Stevan Harnad is Professor of Cognitive Science and member of the IAM Research Group in the Department of Electronics and Computer Science at the University of Southampton. His research is on the evolution of communication and language. He is the founder (1978) of the highly influential interdisciplinary journal of "Open Peer Commentary", Behavioral and Brain Sciences, as well as its online homologue (1989), Psycoloquy, and the online Open Archive (1998), CogPrints. Professor Harnad is a leader in the self-archiving initiative, working to make the worldís research literature free for all online, both before and after refereeing. The EPrints generic software for archive-creation, under increasing university adoption in all disciplines worldwide, was spearheaded by him, as was the citation-linking of the Physics arXiv, the development of powerful new online scientometric performance indicators, and the implementation of online-only processing for both paper and online journals, online peer review, online peer commentary, and many innovations in scholarly (and student) "Skywriting" on which he has published extensively and is widely cited.

Dr. Leslie Carr is a Lecturer in Computer Science at Southampton and is a member of the IAM Research Group in the Department of Electronics and Computer Science. His research interests include the development of multi-media information systems and their applications in education, industry and commerce, open hypermedia systems and link services and their deployment in digital libraries and the use of bibliographic analyses for navigating academic information. He has over fifty publications in the field and is the principal inventor of the Distributed Link Service, which has been commercially exploited through Active Navigation Ltd and which will be used in the deployment stages of the OPSIS project. He managed the eLib Open Journals Framework project, which focussed on using hypertext links to construct highly cross-referenced resources based on material from collections of journals. This work is now being extended in the JISC/NSF Digital Libraries OpCit project on which he is an investigator. He is on the program committee of the ACM Hypertext Conference 2001 and a Program Committee Vice Chair of the Eleventh International World Wide Web Conference. His is a member of the OAI Technical Committee.

Description of the Proposed Research and its Context

A. Background

The Need to Free the Refereed Literature

Unlike the authors of books and magazine articles, who write their texts for royalty or fee income, the authors of refereed journal articles write them only for "research impact", which means for their effects on research and researchers. In order to reach researchers and to have an effect on their research (so the latter can use the findings in their own work), these refereed journal articles have to be accessible to their potential users. Hence, the idea that access to them should be toll-gated in any way makes as much sense as toll-gated access to commercial advertisements. In other words, unlike the author royalty/fee-based literature, which constitutes the vast majority of the printed word, whether on-paper or on-line, this special, tiny, anomalous literature -- refereed journal articles -- is an author give-away: Its authors have never sought nor benefited in any way from the fact that access-tolls had to be paid to read their papers (in the form of individual and institutional subscriptions [S], and lately, for the on-line version, site-licenses [L] or pay-per-view [P]). On the contrary, those S/L/P access-barriers represent, and always did represent, impact-barriers for these authors, whose careers (promotion, tenure, funding, prizes) depend largely on the size of the research impact of their work.

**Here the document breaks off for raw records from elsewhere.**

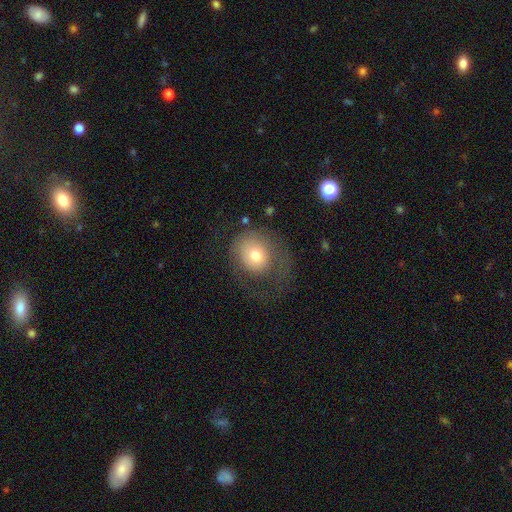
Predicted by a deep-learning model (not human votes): Smooth or featured?
  - smooth: 66% *
  - featured or disk: 25%
  - star or artifact: 9%
How rounded?
  - round: 70% *
  - in between: 29%
  - cigar-shaped: 1%
Merging?
  - none: 43% *
  - major disturbance: 35%
  - minor disturbance: 20%
  - merger: 2%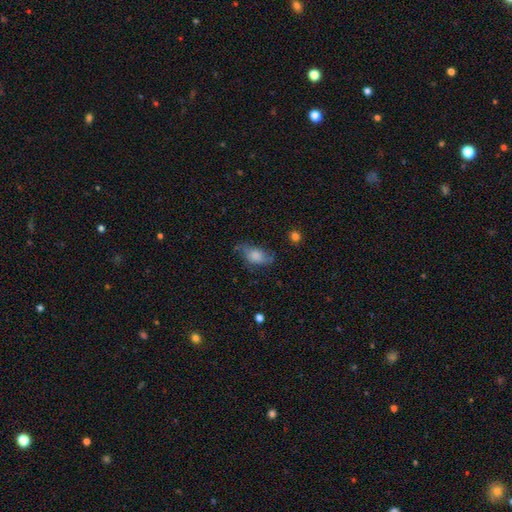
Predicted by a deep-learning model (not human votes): smooth-or-featured: smooth: 60% | featured or disk: 31% | star or artifact: 9%
  how-rounded: in between: 87% | round: 8% | cigar-shaped: 5%
  merging: none: 55% | minor disturbance: 28% | major disturbance: 14% | merger: 2%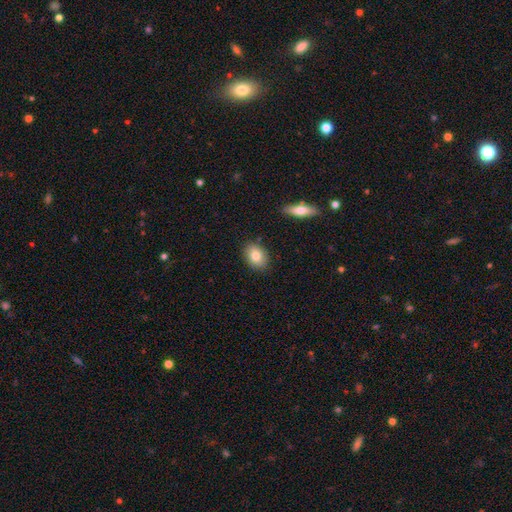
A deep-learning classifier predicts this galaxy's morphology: The model was most divided on "how rounded": in between: 73%, round: 26%, cigar-shaped: 2%. More confident: merging — none (86%); smooth or featured — smooth (82%).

The research libraries of the world can be divided into the (minority) Harvards and the (majority) Have-Nots. It is obvious how the Have-Nots (and they prevail everywhere, not just in the Developing World) would benefit from free access to the entire refereed literature, for without it their meager S/L/P budgets can afford only a pitifully small portion of it. But not even Harvard can afford access to anywhere near all of it (http://fisher.lib.virginia.edu/newarl/index.html). So the fact is that most of the annual 2000K+ refereed articles are currently inaccessible to most of the researchers on the planet. For the authors of those articles, this means that much of their potential impact (and actual access) is lost. And this curtailed research impact and access is what the $2000 per article currently being spent by the planet in S/L/P tolls is buying it.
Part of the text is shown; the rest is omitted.